» What the task asks: Filter the data for lines with the word "middle" and copy those lines.

» Data:
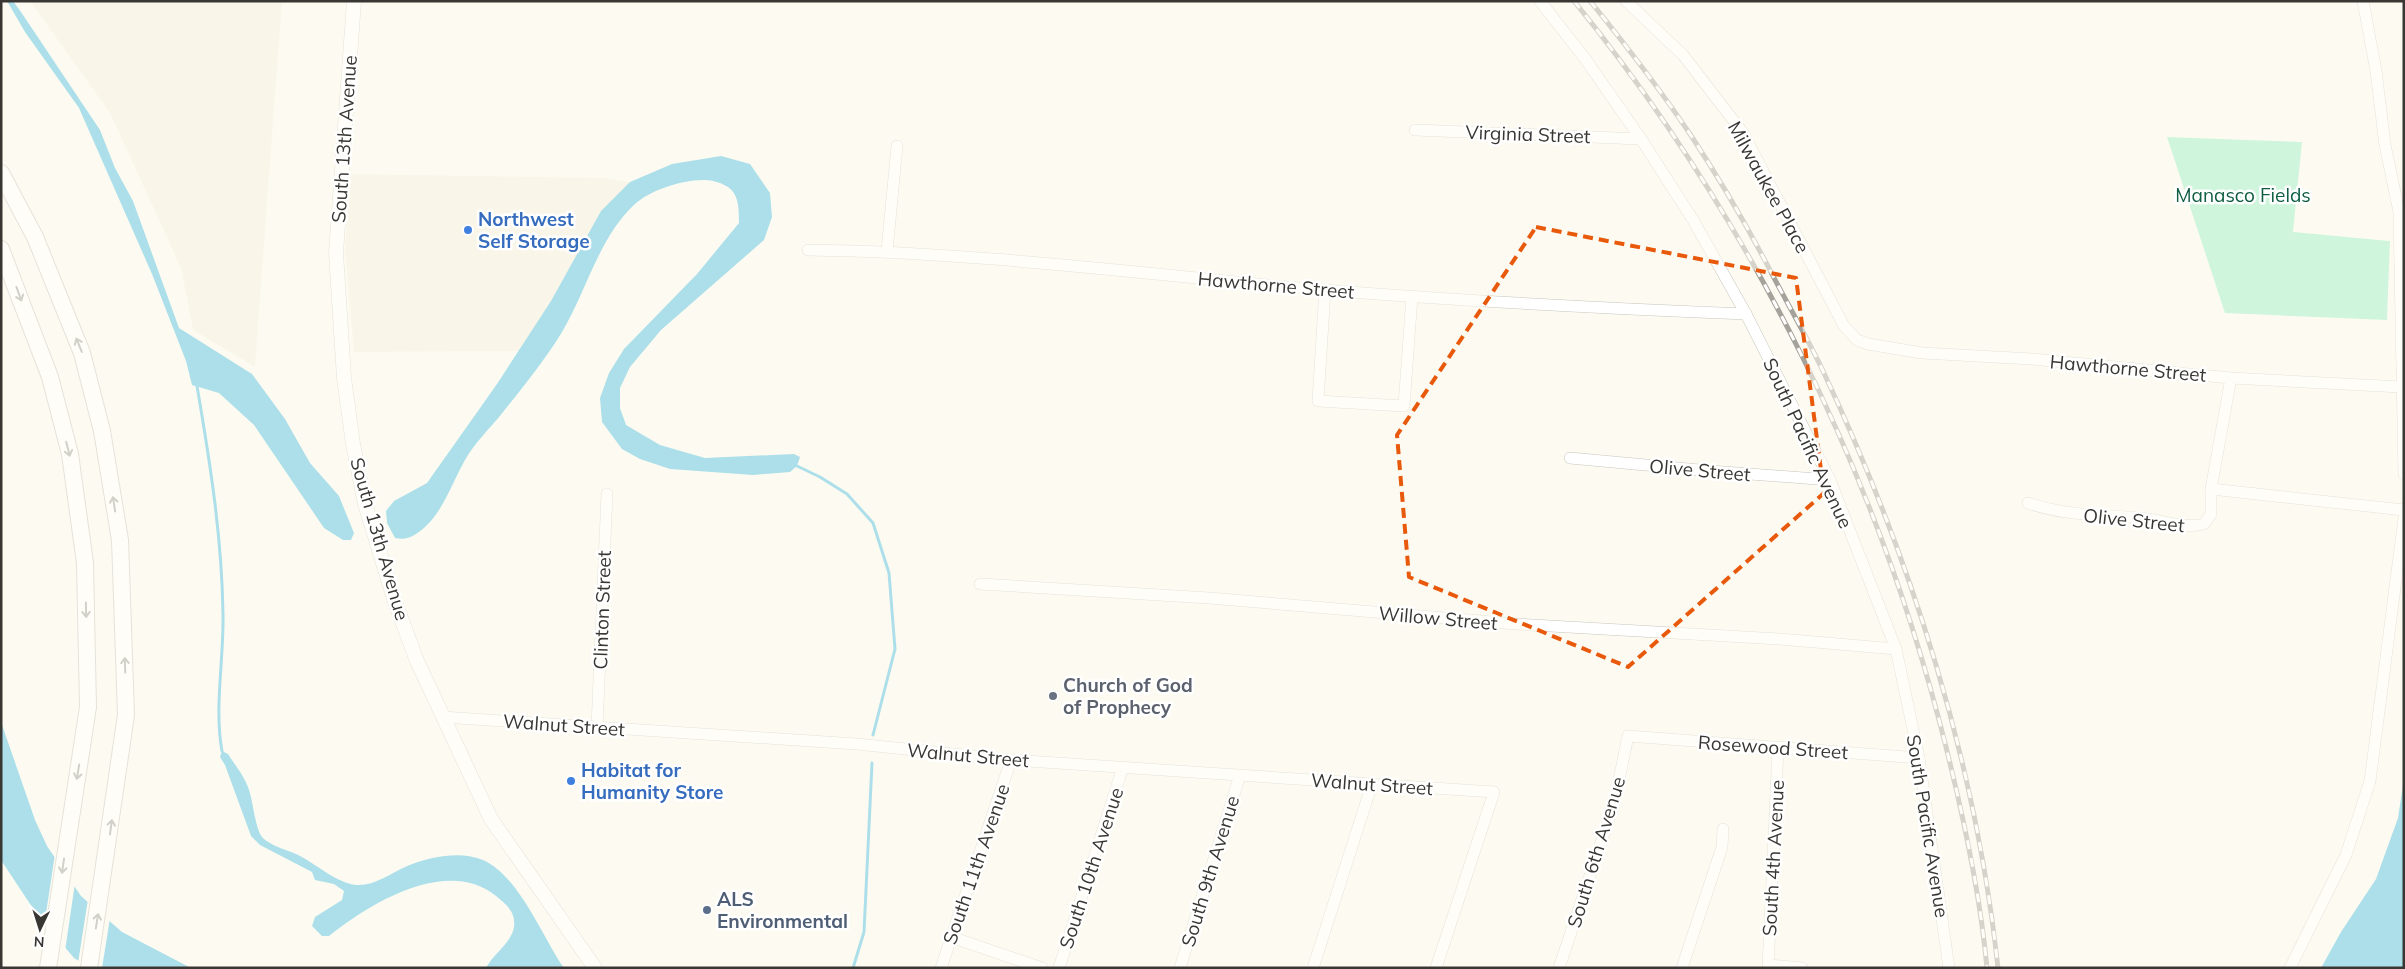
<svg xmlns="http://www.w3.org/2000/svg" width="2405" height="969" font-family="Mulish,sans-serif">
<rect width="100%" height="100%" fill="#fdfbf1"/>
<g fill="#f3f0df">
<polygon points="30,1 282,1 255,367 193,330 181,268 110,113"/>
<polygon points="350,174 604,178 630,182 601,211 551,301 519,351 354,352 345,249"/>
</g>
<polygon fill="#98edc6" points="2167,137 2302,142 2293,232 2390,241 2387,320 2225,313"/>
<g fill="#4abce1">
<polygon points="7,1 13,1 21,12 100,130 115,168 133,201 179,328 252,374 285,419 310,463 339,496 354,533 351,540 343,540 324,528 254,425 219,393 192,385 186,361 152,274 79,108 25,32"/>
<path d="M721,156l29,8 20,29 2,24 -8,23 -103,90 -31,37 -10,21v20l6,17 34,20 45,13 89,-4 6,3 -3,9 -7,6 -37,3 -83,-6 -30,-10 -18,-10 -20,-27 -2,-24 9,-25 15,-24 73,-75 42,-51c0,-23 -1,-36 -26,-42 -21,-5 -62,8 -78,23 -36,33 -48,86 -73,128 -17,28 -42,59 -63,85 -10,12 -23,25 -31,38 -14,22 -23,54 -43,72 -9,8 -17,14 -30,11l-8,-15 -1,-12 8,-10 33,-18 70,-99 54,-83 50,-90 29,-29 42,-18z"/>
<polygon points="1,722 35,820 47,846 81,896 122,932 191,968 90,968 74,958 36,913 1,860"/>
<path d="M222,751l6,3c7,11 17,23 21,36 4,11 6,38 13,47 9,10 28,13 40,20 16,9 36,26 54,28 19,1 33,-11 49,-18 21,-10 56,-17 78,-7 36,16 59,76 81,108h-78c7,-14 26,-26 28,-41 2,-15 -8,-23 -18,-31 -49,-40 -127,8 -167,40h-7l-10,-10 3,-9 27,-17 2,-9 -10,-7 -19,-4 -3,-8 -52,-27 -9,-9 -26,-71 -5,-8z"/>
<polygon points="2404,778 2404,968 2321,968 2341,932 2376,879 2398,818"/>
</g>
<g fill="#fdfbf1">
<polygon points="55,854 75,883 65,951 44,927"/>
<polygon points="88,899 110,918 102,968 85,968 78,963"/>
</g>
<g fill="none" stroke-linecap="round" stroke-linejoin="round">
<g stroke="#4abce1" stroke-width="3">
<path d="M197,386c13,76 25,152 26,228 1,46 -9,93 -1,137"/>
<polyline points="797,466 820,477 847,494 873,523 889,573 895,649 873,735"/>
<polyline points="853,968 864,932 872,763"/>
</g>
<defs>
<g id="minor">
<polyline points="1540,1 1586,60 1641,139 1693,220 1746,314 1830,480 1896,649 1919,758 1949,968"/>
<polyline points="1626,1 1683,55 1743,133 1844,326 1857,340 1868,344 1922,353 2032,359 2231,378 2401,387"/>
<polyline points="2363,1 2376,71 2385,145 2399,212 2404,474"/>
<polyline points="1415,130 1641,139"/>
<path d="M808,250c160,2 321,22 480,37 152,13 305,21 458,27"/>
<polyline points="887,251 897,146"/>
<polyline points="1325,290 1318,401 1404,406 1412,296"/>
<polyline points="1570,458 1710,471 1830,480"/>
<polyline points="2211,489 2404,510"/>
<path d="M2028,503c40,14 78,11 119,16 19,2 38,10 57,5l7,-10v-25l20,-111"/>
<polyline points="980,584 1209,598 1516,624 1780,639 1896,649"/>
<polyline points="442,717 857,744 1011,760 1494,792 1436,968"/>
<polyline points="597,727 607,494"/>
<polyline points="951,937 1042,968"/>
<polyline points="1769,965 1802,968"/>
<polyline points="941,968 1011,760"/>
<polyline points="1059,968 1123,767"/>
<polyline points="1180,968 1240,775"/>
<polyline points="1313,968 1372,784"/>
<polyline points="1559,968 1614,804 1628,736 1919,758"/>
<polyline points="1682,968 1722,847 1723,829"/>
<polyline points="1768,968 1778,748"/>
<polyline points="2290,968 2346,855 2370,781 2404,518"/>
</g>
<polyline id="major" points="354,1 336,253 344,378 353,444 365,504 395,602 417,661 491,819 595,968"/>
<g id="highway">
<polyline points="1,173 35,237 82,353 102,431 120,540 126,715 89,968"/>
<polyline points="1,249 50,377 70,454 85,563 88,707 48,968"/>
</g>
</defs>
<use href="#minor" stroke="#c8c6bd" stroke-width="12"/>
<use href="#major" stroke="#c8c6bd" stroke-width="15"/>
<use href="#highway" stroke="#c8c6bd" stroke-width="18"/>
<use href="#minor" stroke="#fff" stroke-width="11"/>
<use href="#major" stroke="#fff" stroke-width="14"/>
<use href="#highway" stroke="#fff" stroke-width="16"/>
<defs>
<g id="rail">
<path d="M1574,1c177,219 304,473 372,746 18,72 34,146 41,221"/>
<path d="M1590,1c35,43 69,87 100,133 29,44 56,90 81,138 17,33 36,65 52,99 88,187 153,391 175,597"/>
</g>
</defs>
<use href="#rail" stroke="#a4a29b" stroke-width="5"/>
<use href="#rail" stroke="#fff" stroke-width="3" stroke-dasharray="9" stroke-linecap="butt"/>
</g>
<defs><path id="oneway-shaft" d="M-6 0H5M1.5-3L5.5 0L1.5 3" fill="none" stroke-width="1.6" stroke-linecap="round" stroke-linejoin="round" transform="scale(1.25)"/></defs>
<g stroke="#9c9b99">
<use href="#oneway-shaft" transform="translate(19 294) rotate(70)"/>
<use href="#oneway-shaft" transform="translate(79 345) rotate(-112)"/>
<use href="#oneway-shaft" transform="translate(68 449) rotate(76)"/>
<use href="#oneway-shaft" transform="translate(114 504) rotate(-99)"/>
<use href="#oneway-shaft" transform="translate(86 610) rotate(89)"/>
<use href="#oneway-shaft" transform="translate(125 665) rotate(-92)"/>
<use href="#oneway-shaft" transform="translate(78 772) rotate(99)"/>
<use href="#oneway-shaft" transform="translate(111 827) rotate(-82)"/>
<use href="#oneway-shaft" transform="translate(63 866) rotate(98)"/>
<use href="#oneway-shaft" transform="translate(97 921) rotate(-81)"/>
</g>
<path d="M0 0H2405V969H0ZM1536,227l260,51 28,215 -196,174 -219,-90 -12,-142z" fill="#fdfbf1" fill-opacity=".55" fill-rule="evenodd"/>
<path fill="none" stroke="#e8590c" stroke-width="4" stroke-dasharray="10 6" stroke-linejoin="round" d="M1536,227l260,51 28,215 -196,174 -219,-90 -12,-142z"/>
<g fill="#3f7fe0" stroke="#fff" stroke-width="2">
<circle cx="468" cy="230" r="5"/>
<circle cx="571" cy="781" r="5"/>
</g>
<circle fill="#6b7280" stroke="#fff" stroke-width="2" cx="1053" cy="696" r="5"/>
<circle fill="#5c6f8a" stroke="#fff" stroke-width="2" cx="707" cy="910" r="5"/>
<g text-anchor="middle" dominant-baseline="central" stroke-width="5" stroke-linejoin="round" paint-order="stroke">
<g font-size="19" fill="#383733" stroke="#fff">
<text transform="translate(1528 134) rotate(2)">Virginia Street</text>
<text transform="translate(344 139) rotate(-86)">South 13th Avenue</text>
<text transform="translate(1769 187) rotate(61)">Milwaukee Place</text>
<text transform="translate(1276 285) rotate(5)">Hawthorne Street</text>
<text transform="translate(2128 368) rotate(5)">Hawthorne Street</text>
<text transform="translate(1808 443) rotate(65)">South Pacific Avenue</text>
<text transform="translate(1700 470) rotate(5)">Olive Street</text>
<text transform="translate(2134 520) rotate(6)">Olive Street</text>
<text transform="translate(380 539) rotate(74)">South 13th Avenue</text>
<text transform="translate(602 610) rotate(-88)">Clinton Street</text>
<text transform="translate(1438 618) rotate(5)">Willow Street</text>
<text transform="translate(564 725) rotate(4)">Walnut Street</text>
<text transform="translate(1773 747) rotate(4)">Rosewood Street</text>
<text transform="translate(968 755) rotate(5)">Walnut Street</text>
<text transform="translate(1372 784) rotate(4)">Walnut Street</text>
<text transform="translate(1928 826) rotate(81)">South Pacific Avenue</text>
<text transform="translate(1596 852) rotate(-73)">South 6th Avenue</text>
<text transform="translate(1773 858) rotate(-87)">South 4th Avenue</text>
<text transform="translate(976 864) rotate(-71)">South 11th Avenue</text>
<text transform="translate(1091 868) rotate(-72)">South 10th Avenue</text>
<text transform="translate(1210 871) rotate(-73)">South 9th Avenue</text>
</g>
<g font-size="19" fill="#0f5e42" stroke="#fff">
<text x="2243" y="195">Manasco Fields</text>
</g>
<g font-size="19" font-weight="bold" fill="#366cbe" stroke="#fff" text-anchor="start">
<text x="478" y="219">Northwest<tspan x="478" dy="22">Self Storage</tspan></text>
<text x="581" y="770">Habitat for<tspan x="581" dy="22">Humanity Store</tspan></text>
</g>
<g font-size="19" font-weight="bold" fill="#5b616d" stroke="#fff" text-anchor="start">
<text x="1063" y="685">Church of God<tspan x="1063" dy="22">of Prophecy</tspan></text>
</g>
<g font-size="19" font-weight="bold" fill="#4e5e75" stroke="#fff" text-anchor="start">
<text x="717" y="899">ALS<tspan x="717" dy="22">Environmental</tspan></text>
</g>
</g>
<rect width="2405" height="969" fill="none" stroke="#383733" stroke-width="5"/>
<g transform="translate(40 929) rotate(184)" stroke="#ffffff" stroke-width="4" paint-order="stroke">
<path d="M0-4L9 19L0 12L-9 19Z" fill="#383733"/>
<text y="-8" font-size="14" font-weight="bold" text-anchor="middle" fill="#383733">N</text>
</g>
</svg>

» Exercise solution:
<g text-anchor="middle" dominant-baseline="central" stroke-width="5" stroke-linejoin="round" paint-order="stroke">
<text y="-8" font-size="14" font-weight="bold" text-anchor="middle" fill="#383733">N</text>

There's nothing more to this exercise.